** Opening Data supplied block **

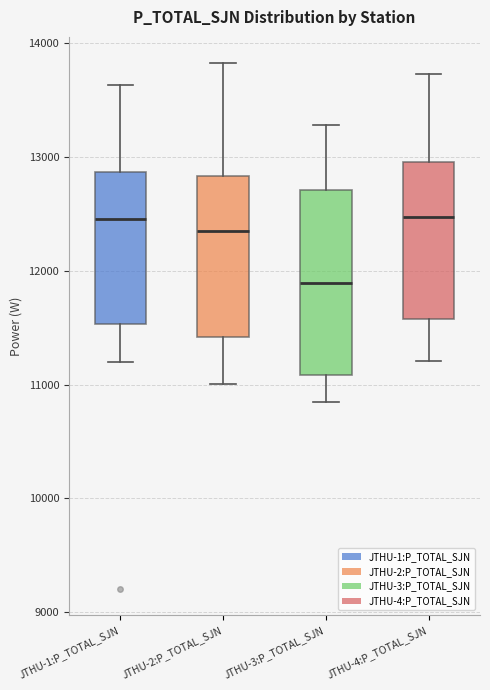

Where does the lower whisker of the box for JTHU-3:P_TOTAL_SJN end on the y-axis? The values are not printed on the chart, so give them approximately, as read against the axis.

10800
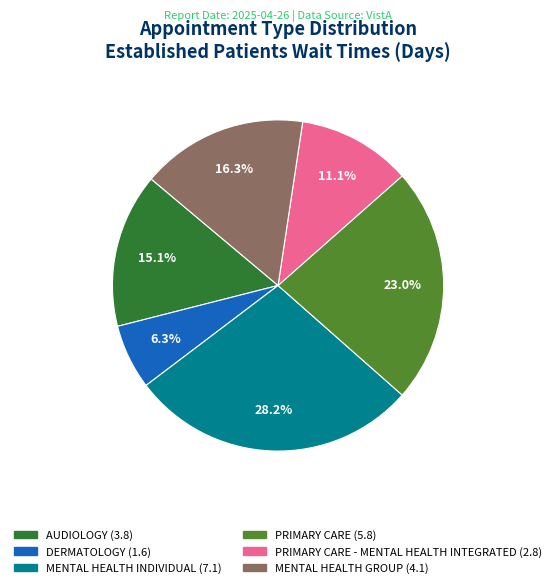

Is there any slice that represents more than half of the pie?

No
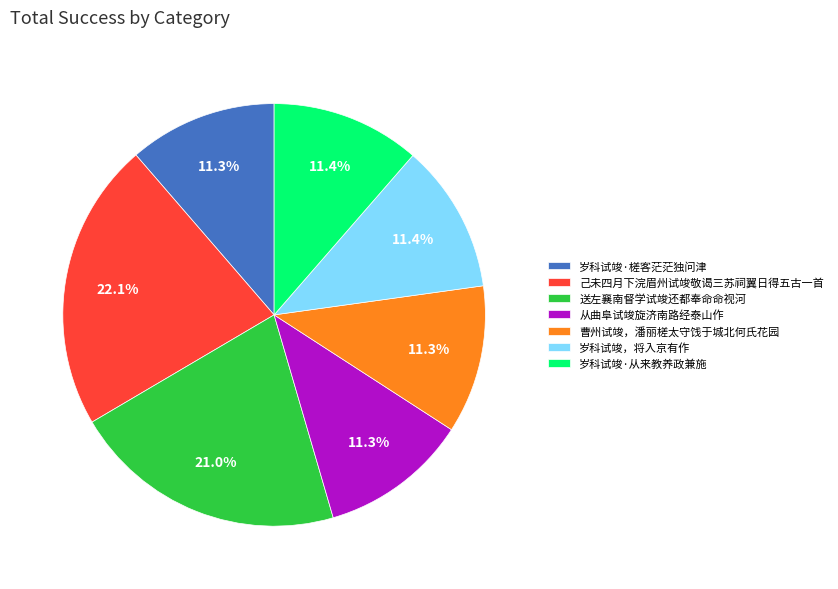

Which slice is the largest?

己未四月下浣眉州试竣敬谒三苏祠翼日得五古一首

** Closing Data supplied block **

# What the task asks:
Can you pull the lines above out verbatim, omitting the pictures?

# Answer box:
Where does the lower whisker of the box for JTHU-3:P_TOTAL_SJN end on the y-axis? The values are not printed on the chart, so give them approximately, as read against the axis.

10800

Is there any slice that represents more than half of the pie?

No

Which slice is the largest?

己未四月下浣眉州试竣敬谒三苏祠翼日得五古一首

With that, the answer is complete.